Une caravane d'humanoïdes "différents" (faut bien châtrer le langage, sinon les pitbulls du politiquement correct te renvoient aussi sec à Cayenne, même si le bagne a fermé) traverse un désert, vendant des objets de brocante à chaque étape. Mais voilà, vu leur gueule, on ne les aime pas, et les xénophobes intolérants du coin rejouent assez facilement la grande scène du "Les étrangers dehors !" quand ils les voient rappliquer. Alors, évidemment, ça ne se passe pas très bien, le sang coule, et la police essaie de faire son boulot sans être vraiment claire sur le camp qu'elle choisit...
Les intellos politicards de service hocheront gravement la tête en parlant d'une oeuvre parlant de la différence, du racisme, de la xénophobie, de la violence, du Front National, et de tous ces trucs qu'on nous enfourne dans la gueule à longueur d'année pour nous conditionner. Cet album, avec leur soutien, devrait donc y trouver une certaine dignité idéologique qui lui servira de laisser-passer dans la jungle Qulturelle.
Si on sort des radotages débectants du catéchisme officiel qui nous transforme en moutons, que reste-t-il ? Un vrai drame (l'album n'est pas drôle du tout), et la récupération du vieux thème de "Freaks", cette exposition de monstres de cirque dont Tod Browning a eu l'idée il y a plus de 80 ans. Bonne idée : les lecteurs aiment bien les monstres, et on se délecte à contempler leur apparence. Olivier Milhiet, de ce côté-là, a mis le paquet : les pages de garde qui, à la manière des albums de "Tintin", nous présentent une galerie des personnages, nous offrent pas moins de vingt-deux portraits de créatures bizarres, depuis les malades de la peau jusqu'au cyclope, en passant par le cerveau sans corps de la bande ("Ephrahum"), des profils tordus parfois bien zoomorphes, aggravés par des tatouages ou des coiffures qui ajoutent, on va dire au pittoresque de la chose.
On hésite un peu, devant une telle exposition tératophile, à choisir entre la fascination morbide pour une iconographie racoleuse, et le projet généreux de révéler la présence de sentiments humains attendrissants même chez les individus les plus... déroutants. Evidemment, il ne faut pas trop en faire, et Olivier Milhet a fait une gueule présentable aux principales créatures : Pilou, qui développe des sentiments de responsabilité paternelle très louables envers Mila, la petite orpheline, et qui est un gros costaud seulement pourvu de deux belles cornes tronquées qui lui donnent un look assez "Hellboy"; et Manny, une fille quasi normale (allure un peu militaire quand même, on ne peut pas tout avoir). On sent que ceux-là vont servir d'interface pour solliciter l'acceptation du lecteur.
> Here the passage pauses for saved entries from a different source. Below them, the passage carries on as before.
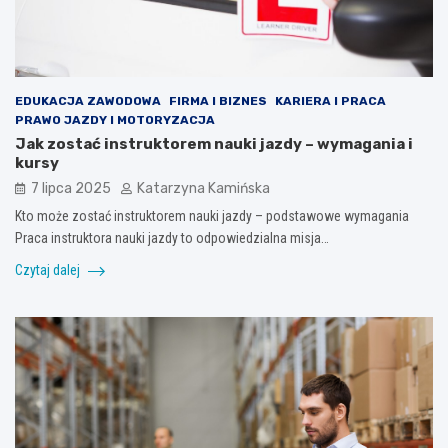
EDUKACJA ZAWODOWA
FIRMA I BIZNES
KARIERA I PRACA
PRAWO JAZDY I MOTORYZACJA
Jak zostać instruktorem nauki jazdy – wymagania i
kursy
7 lipca 2025
Katarzyna Kamińska
Kto może zostać instruktorem nauki jazdy – podstawowe wymagania
Praca instruktora nauki jazdy to odpowiedzialna misja…
Czytaj dalej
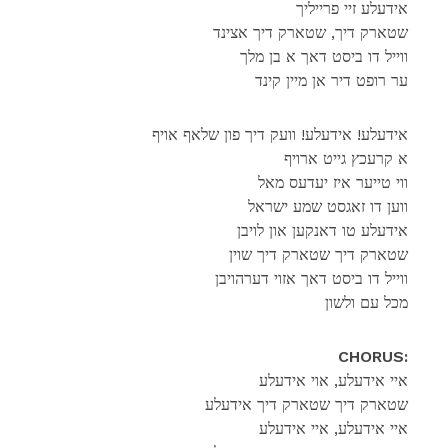
אידעלע זיי פרייליך
שטארק דיך, שטארק דיך אצינד
ווייל דו ביסט דאך א בן מלך
ער רופט דיר אן מיין קינד
אידעלע! אידעלע! וועק דיך פון שלאף אויף
א קרעכץ גייט ארויף
ווי טייער איז יעדעס מאל
ווען דו זאגסט שמע ישראל
אידעלע טו דאנקען און לויבן
שטארק דיך שטארק דיך שוין
ווייל דו ביסט דאך אזוי דערהויבן
מכל עם ולשון
CHORUS:
איי אידעלע, אוי אידעלע
שטארק דיך שטארק דיך אידעלע
איי אידעלע, איי אידעלע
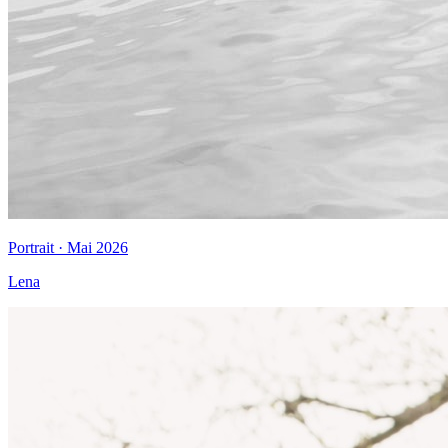
Portrait · Mai 2026
Lena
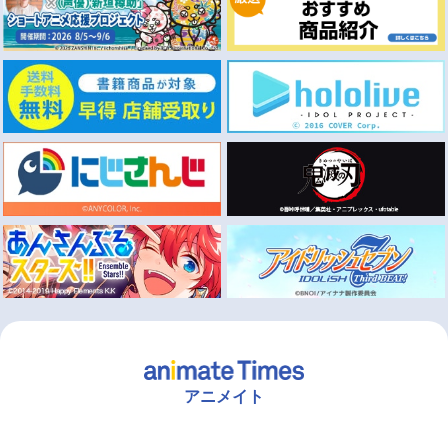
アニメイト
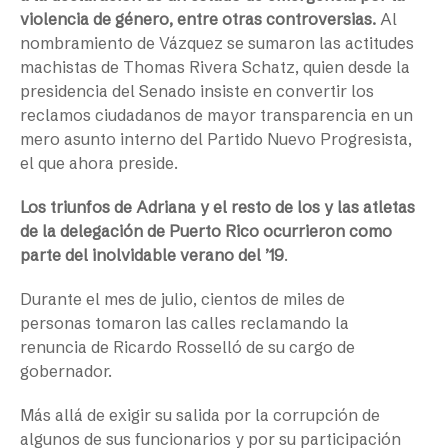
violencia de género, entre otras controversias.
Al
nombramiento de Vázquez se sumaron las actitudes
machistas de Thomas Rivera Schatz, quien desde la
presidencia del Senado insiste en convertir los
reclamos ciudadanos de mayor transparencia en un
mero asunto interno del Partido Nuevo Progresista,
el que ahora preside.
Los triunfos de Adriana y el resto de los y las atletas
de la delegación de Puerto Rico ocurrieron como
parte del inolvidable verano del ’19
.
Durante el mes de julio, cientos de miles de
personas tomaron las calles reclamando la
renuncia de Ricardo Rosselló de su cargo de
gobernador.
Más allá de exigir su salida por la corrupción de
algunos de sus funcionarios y por su participación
Donc, une histoire pas marrante, d'atmosphère assez western, au fond, avec de beaux moments d'émotions et d'attendrissement. On se régalera grâce à la spontanéité, la gentillesse et la générosité de Mila, la petite orpheline, ouverte à la "différence", donc porteuse d'avenir. Les vilains xénophobes font un peu Ku-Klux-Klan, avec leurs cagoules (planche 13), tandis que les freaks ont quelques talents de société intéressants lorsqu'ils sont coordonnés. La solidarité, la fraternité sont représentées comme sympathiques.
Le dessin, très soigné, séduit par ses effets 3D : les motifs principaux de chaque vignette sont très "ligne claire" et coloriés avec nuance, tandis que les arrière-plans perdent de la précision, grâce à la légèreté des contours (qui se dissolvent parfois carrément au moyen de la technique des couleurs directes). Le désert (bleu cendre la nuit) offre des pitons un peu extraterrestres qui ne dépareraient pas dans un album de Moebius, des arches comme la "Delicate Arch" de l'Utah (planche 2), des épineux étudiés (planche 12), de la steppe xérophile (planche 29)...
Un album original par son thème et ses références, et soigné par sa réalisation. On y trouvera son comptant d'émotions.